Mind, body (ass), and soul
“There’s nothing to play right now” is an all-too-common sentiment when the novelty of holiday releases begins to wane. Personally, 2016 has already brought a wealth of Good Stuff that I’ll be playing well in to the end of this year, and that’s without even digging into the ever-ominous “backlog.” What I didn’t expect was to be simultaneously playing so many games that are omnidirectionally kicking my ass, via body, mind, and soul.
Let’s start with body: I recently reviewed Dying Light: The Following, and realized that the harder difficulties improve the gameplay issues I had with the original campaign. When you can’t automagically heal every time you get attacked, a delicious tension is formed. A nervous player can no longer mash the Q key for survivor sense and find every life-saving item in one quick sweep. Combat becomes a more deliberate affair, where an empty field of zombies can fill you with dread instead of hope for easily-gained experience. My reflexes were tested in a way that I enjoy in horror-action games.
In that same vein, Killing Floor 2 has been exacerbating my inevitable carpal tunnel syndrome lately. While I have about 250 hours worth of playtime on the floor, I recently began attempting the hardest difficulty, Hell on Earth. If you play as certain perks that need to be re-balanced (support, demolitionist, looking at you), this mode can be brutal. A global lack of ammo is what I find to be the most challenging at the moment, so I’ve had to be very picky with choosing my shots. Despite feeling like loss isn’t always entirely my fault, victory after these tough battles is a glorious triumph.
The Witness is breaking my mind a bit. Brett’s fervent recommendations brought me back to the puzzle genre, one that I usually don’t dabble in too often.
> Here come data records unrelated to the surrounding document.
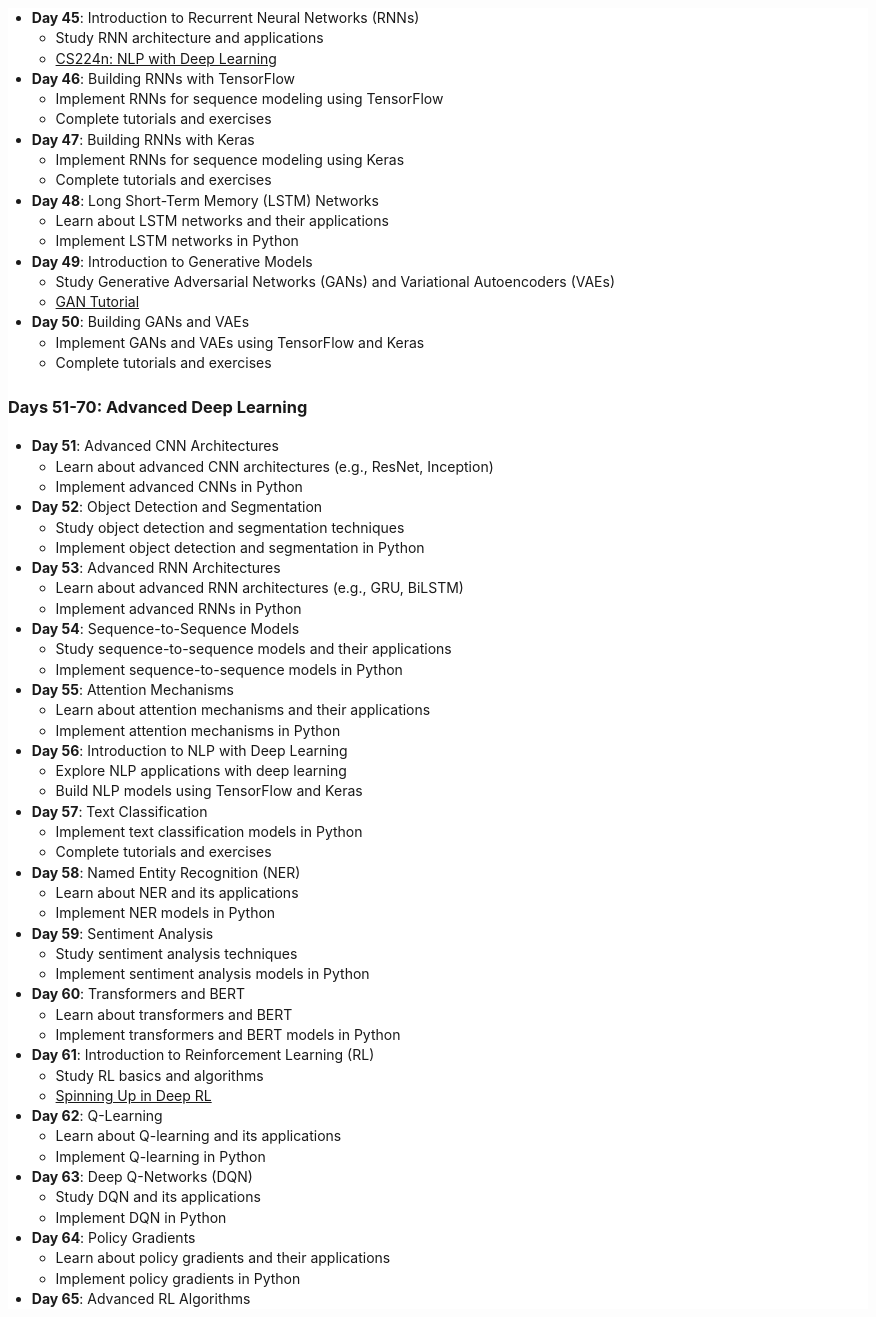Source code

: - **Day 45**: Introduction to Recurrent Neural Networks (RNNs)
  - Study RNN architecture and applications
  - [CS224n: NLP with Deep Learning](http://web.stanford.edu/class/cs224n/)
- **Day 46**: Building RNNs with TensorFlow
  - Implement RNNs for sequence modeling using TensorFlow
  - Complete tutorials and exercises
- **Day 47**: Building RNNs with Keras
  - Implement RNNs for sequence modeling using Keras
  - Complete tutorials and exercises
- **Day 48**: Long Short-Term Memory (LSTM) Networks
  - Learn about LSTM networks and their applications
  - Implement LSTM networks in Python
- **Day 49**: Introduction to Generative Models
  - Study Generative Adversarial Networks (GANs) and Variational Autoencoders (VAEs)
  - [GAN Tutorial](https://www.tensorflow.org/tutorials/generative/dcgan)
- **Day 50**: Building GANs and VAEs
  - Implement GANs and VAEs using TensorFlow and Keras
  - Complete tutorials and exercises

### Days 51-70: Advanced Deep Learning
- **Day 51**: Advanced CNN Architectures
  - Learn about advanced CNN architectures (e.g., ResNet, Inception)
  - Implement advanced CNNs in Python
- **Day 52**: Object Detection and Segmentation
  - Study object detection and segmentation techniques
  - Implement object detection and segmentation in Python
- **Day 53**: Advanced RNN Architectures
  - Learn about advanced RNN architectures (e.g., GRU, BiLSTM)
  - Implement advanced RNNs in Python
- **Day 54**: Sequence-to-Sequence Models
  - Study sequence-to-sequence models and their applications
  - Implement sequence-to-sequence models in Python
- **Day 55**: Attention Mechanisms
  - Learn about attention mechanisms and their applications
  - Implement attention mechanisms in Python
- **Day 56**: Introduction to NLP with Deep Learning
  - Explore NLP applications with deep learning
  - Build NLP models using TensorFlow and Keras
- **Day 57**: Text Classification
  - Implement text classification models in Python
  - Complete tutorials and exercises
- **Day 58**: Named Entity Recognition (NER)
  - Learn about NER and its applications
  - Implement NER models in Python
- **Day 59**: Sentiment Analysis
  - Study sentiment analysis techniques
  - Implement sentiment analysis models in Python
- **Day 60**: Transformers and BERT
  - Learn about transformers and BERT
  - Implement transformers and BERT models in Python
- **Day 61**: Introduction to Reinforcement Learning (RL)
  - Study RL basics and algorithms
  - [Spinning Up in Deep RL](https://spinningup.openai.com/en/latest/)
- **Day 62**: Q-Learning
  - Learn about Q-learning and its applications
  - Implement Q-learning in Python
- **Day 63**: Deep Q-Networks (DQN)
  - Study DQN and its applications
  - Implement DQN in Python
- **Day 64**: Policy Gradients
  - Learn about policy gradients and their applications
  - Implement policy gradients in Python
- **Day 65**: Advanced RL Algorithms
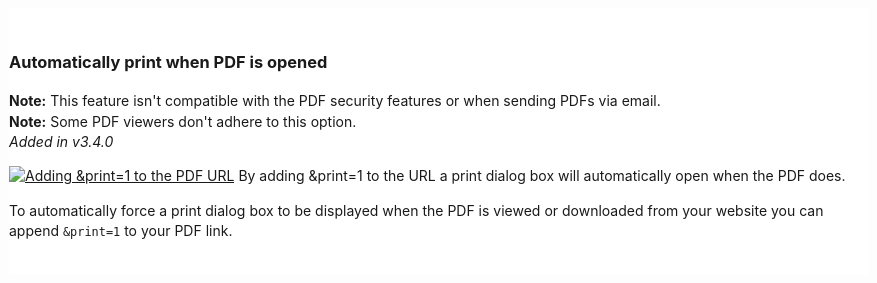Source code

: &nbsp;
<h3>Automatically print when PDF is opened</h3>
<div class="note"><strong>Note:</strong> This feature isn't compatible with the PDF security features or when sending PDFs via email.</div>
<div class="note"><strong>Note:</strong> Some PDF viewers don't adhere to this option.</div>
<div class="message"><em>Added in v3.4.0</em></div>

<a href="https://resources.gravitypdf.com/uploads/sites/2/2013/06/display-in-browser-3.png"><img src="https://resources.gravitypdf.com/uploads/sites/2/2013/06/display-in-browser-3.png" alt="Adding &amp;print=1 to the PDF URL" width="800" height="435" /></a> By adding &amp;print=1 to the URL a print dialog box will automatically open when the PDF does.

To automatically force a print dialog box to be displayed when the PDF is viewed or downloaded from your website you can append <code>&amp;print=1</code> to your PDF link.

&nbsp;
Yet the eerie silence of Jonathan Blow’s island combined with puzzles that smack you right in your slack-jawed face with the surprising momentum of epiphany keeps me coming back for more. Like other players, I now have a small Witness notebook next to me at all times, because you don’t know when Lady Revelation is going to come to you and sneak in a kiss. Even though some of these riddles are enough to get me to squeeze my dumb little wireless mouse until the middle button no longer clicks, I’m not going to give up.
Both my own soul, and the souls of my band of adventurers, are getting worn down by the constant afflictions and horrors found within the Darkest Dungeon. Yes, this would fit in the mind category as well (what with the threat of insanity always looming around the corner, promising to turn that fissure in your brain into a fault), but games generally are unable to demoralize me as much as this one. When my high-level Hellion, Judith Priest, succumbed to a heart attack in a momentous battle, I wanted to quit. When my Highwayman Danger Zone went on a drunken binge just when I needed him most, I wanted Red Hook Studios to quit. But I will not be deterred.
And who can mention soul-crushing without bringing up XCOM 2? When I named my squad after my friends, already relishing the thought of telling them how their in-game avatars were horribly felled, I didn’t expect them to keep surviving by the skin of their teeth. When I tried to make myself and named him Zack “Dank” Furniss, I figured I’d make sure I/he lived until the end. And yet, Firaxis is trying to tell me something, because no matter what I do, Dank dies. I can be the most tactical bastard in the world, and somehow Dank is destroyed. This is only proving to make me save scum until my digital self gets to shoot whoever the hell is the last boss right in its alien crotch. If it has one.
What about y’all? What games are currently making you smile through bleeding teeth?